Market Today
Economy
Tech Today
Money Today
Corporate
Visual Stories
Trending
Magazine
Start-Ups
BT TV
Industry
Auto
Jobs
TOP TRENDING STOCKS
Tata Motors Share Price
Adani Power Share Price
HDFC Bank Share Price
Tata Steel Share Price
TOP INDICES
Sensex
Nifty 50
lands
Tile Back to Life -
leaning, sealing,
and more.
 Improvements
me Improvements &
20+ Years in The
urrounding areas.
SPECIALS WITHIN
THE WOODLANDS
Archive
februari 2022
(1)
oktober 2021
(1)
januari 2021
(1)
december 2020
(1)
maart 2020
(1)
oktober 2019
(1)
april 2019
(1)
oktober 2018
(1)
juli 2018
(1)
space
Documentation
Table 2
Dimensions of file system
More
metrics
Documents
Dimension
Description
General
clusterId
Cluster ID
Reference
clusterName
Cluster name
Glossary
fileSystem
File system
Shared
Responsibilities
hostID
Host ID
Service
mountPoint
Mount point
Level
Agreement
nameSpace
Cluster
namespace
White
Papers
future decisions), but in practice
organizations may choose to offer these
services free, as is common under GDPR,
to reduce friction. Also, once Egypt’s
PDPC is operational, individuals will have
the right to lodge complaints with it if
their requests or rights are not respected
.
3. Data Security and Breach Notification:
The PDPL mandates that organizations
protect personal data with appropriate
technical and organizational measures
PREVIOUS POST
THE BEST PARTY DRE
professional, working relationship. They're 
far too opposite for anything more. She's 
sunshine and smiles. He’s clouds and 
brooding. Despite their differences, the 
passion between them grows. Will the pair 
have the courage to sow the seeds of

● **Required action**: Reproduce every line above verbatim.

● **Solution to this exercise**:
Market Today
Economy
Tech Today
Money Today
Corporate
Visual Stories
Trending
Magazine
Start-Ups
BT TV
Industry
Auto
Jobs
TOP TRENDING STOCKS
Tata Motors Share Price
Adani Power Share Price
HDFC Bank Share Price
Tata Steel Share Price
TOP INDICES
Sensex
Nifty 50
lands
Tile Back to Life -
leaning, sealing,
and more.
 Improvements
me Improvements &
20+ Years in The
urrounding areas.
SPECIALS WITHIN
THE WOODLANDS
Archive
februari 2022
(1)
oktober 2021
(1)
januari 2021
(1)
december 2020
(1)
maart 2020
(1)
oktober 2019
(1)
april 2019
(1)
oktober 2018
(1)
juli 2018
(1)
space
Documentation
Table 2
Dimensions of file system
More
metrics
Documents
Dimension
Description
General
clusterId
Cluster ID
Reference
clusterName
Cluster name
Glossary
fileSystem
File system
Shared
Responsibilities
hostID
Host ID
Service
mountPoint
Mount point
Level
Agreement
nameSpace
Cluster
namespace
White
Papers
future decisions), but in practice
organizations may choose to offer these
services free, as is common under GDPR,
to reduce friction. Also, once Egypt’s
PDPC is operational, individuals will have
the right to lodge complaints with it if
their requests or rights are not respected
.
3. Data Security and Breach Notification:
The PDPL mandates that organizations
protect personal data with appropriate
technical and organizational measures
PREVIOUS POST
THE BEST PARTY DRE
professional, working relationship. They're 
far too opposite for anything more. She's 
sunshine and smiles. He’s clouds and 
brooding. Despite their differences, the 
passion between them grows. Will the pair 
have the courage to sow the seeds of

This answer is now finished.